The waitress then shuffled off and into the kitchen.
And then something unexplainable happened. It was one of those moments that is featured on the Discovery Channel and has speakers such as Stephen Hawking or Professor Brian Cox and almost certainly some profound perspective from a NASA scientist, because no sooner had the kitchen door closed behind our delightful waitress had it burst back open with her holding two plates of food and steering towards me and the wife.
And then it happened . . . the plates were placed in front of us. I looked at my offering for a few moments before looking up to the wife. My lips flapped but words would not escape from my voice box. Had I taken a serious blow to the head whilst in the restaurant? Or had they been pumping monoxide in via the air-conditioning? Because this seemed an amazing speed in which to be served a dish you had ordered less than 45 seconds prior to it arriving. I’ve had slower falls down stairs than this, and the drinks weren’t even with us yet.
I reasoned that this must be some space anomaly whereby everything operates at a speed that the poorly evolved human brain just can’t comprehend and therefore I must have already had my drink – obviously launched at me in the form of protons that were blasted at me as if from an exploding neutron star.
So with a perplexed look I raised my fork and tucked into the pasta.
What was I really expecting? Compliments to the chef?

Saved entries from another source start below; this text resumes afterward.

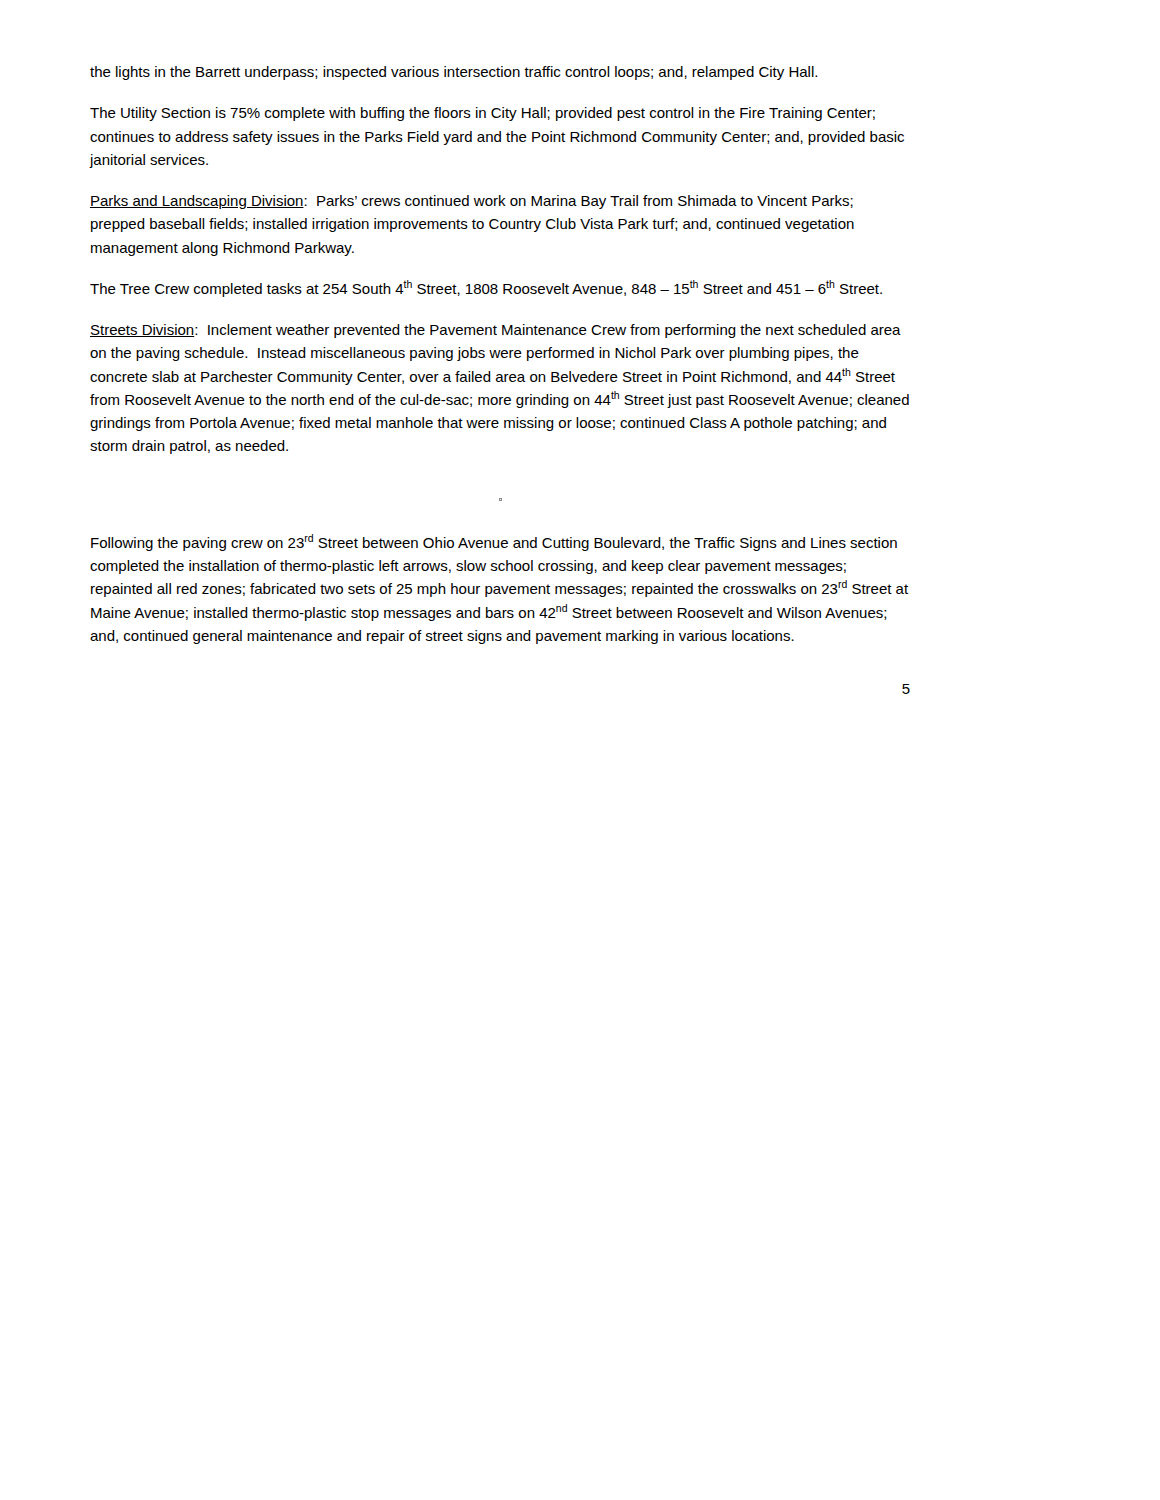the lights in the Barrett underpass; inspected various intersection traffic control loops; and, relamped City Hall.
The Utility Section is 75% complete with buffing the floors in City Hall; provided pest control in the Fire Training Center; continues to address safety issues in the Parks Field yard and the Point Richmond Community Center; and, provided basic janitorial services.
Parks and Landscaping Division: Parks’ crews continued work on Marina Bay Trail from Shimada to Vincent Parks; prepped baseball fields; installed irrigation improvements to Country Club Vista Park turf; and, continued vegetation management along Richmond Parkway.
The Tree Crew completed tasks at 254 South 4th Street, 1808 Roosevelt Avenue, 848 – 15th Street and 451 – 6th Street.
Streets Division: Inclement weather prevented the Pavement Maintenance Crew from performing the next scheduled area on the paving schedule. Instead miscellaneous paving jobs were performed in Nichol Park over plumbing pipes, the concrete slab at Parchester Community Center, over a failed area on Belvedere Street in Point Richmond, and 44th Street from Roosevelt Avenue to the north end of the cul-de-sac; more grinding on 44th Street just past Roosevelt Avenue; cleaned grindings from Portola Avenue; fixed metal manhole that were missing or loose; continued Class A pothole patching; and storm drain patrol, as needed.
Following the paving crew on 23rd Street between Ohio Avenue and Cutting Boulevard, the Traffic Signs and Lines section completed the installation of thermo-plastic left arrows, slow school crossing, and keep clear pavement messages; repainted all red zones; fabricated two sets of 25 mph hour pavement messages; repainted the crosswalks on 23rd Street at Maine Avenue; installed thermo-plastic stop messages and bars on 42nd Street between Roosevelt and Wilson Avenues; and, continued general maintenance and repair of street signs and pavement marking in various locations.
5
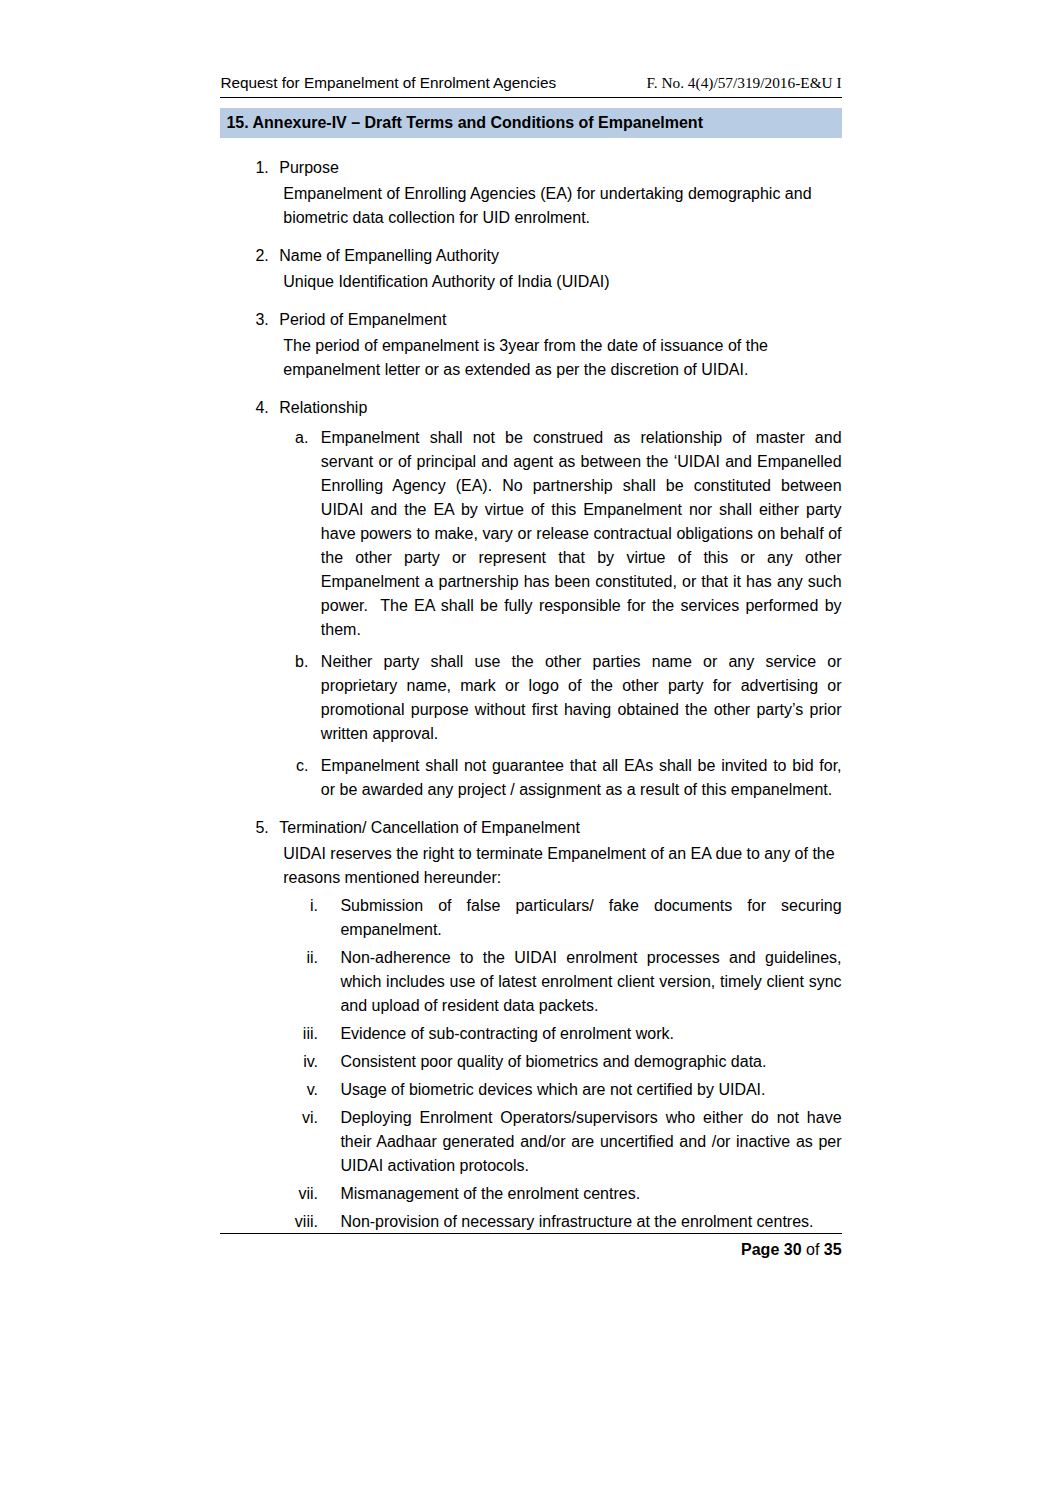Request for Empanelment of Enrolment Agencies F. No. 4(4)/57/319/2016-E&U I
15. Annexure-IV – Draft Terms and Conditions of Empanelment
Purpose
Empanelment of Enrolling Agencies (EA) for undertaking demographic and biometric data collection for UID enrolment.
Name of Empanelling Authority
Unique Identification Authority of India (UIDAI)
Period of Empanelment
The period of empanelment is 3year from the date of issuance of the empanelment letter or as extended as per the discretion of UIDAI.
Relationship
Empanelment shall not be construed as relationship of master and servant or of principal and agent as between the ‘UIDAI and Empanelled Enrolling Agency (EA). No partnership shall be constituted between UIDAI and the EA by virtue of this Empanelment nor shall either party have powers to make, vary or release contractual obligations on behalf of the other party or represent that by virtue of this or any other Empanelment a partnership has been constituted, or that it has any such power. The EA shall be fully responsible for the services performed by them.
Neither party shall use the other parties name or any service or proprietary name, mark or logo of the other party for advertising or promotional purpose without first having obtained the other party’s prior written approval.
Empanelment shall not guarantee that all EAs shall be invited to bid for, or be awarded any project / assignment as a result of this empanelment.
Termination/ Cancellation of Empanelment
UIDAI reserves the right to terminate Empanelment of an EA due to any of the reasons mentioned hereunder:
Submission of false particulars/ fake documents for securing empanelment.
Non-adherence to the UIDAI enrolment processes and guidelines, which includes use of latest enrolment client version, timely client sync and upload of resident data packets.
Evidence of sub-contracting of enrolment work.
Consistent poor quality of biometrics and demographic data.
Usage of biometric devices which are not certified by UIDAI.
Deploying Enrolment Operators/supervisors who either do not have their Aadhaar generated and/or are uncertified and /or inactive as per UIDAI activation protocols.
Mismanagement of the enrolment centres.
Non-provision of necessary infrastructure at the enrolment centres.
Page 30 of 35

A rolling of my head as I make orgasmic sounds of sheer delight?
Well, I know Italian food well, and this, this pile of jaundice blandness was not even comparable to a petrol station pasta bowl that has sat two weeks past its sell-by-date.
No, this was the offering of a meal that had been reheated for perhaps no less than three attempts in order to sell it.
It was a disgrace to the Italian world of food.
Hell, it would have been a disgrace as a first attempt at cooking by a primate that had been pumped full of sedatives.
I couldn’t stomach more than a mouthful, and I’ve eaten at a Little Chef before.
I hacked at the pasta until it was a pulpy mess – in the hope that they couldn’t reheat and serve this to the next poor S.O.B that enters Ask with a slither of hope of receiving an edible meal.
I covered my plate with my paper napkin, as if covering a victim of an accident that didn’t make it, and pushed the plate away with the repulsion I reserve only for when Jordan appears on TV.
The waitress scuttled over and slammed two drinks down in front of us and then took my road kill dinner away without even asking (ironic) if I enjoyed it. Had she enquired, I feel I would have stood up and fired off a tsunami of abuse about the insult to my taste buds that I had just gone through.
Let us not forget that all of this, the food order, the food serving, the pulping of the food, the drink servings and removal of my plate had happened in less than three minutes . . .
I didn’t even wait for the wife to finish. She too had had a single mouthful of this utter garbage and what with her fiery temper, I thought it best to settle our bill and exit before she went all Godzilla on the restaurant and reduced the building to debris.

So, short of around £18 later, I exited Ask with a feeling of betrayal, confusion and hunger.
One thing I always promise after a bad dining experience is that the establishment that wronged me will never, ever see another penny of my money and with that I will ensure that anyone prepared to listen will know of my woes. It might have been a bad day for the restaurant . . . however, is your stomach asking for sustenance? Then just Ask yourself, do you feel lucky, punk? Well? Do you?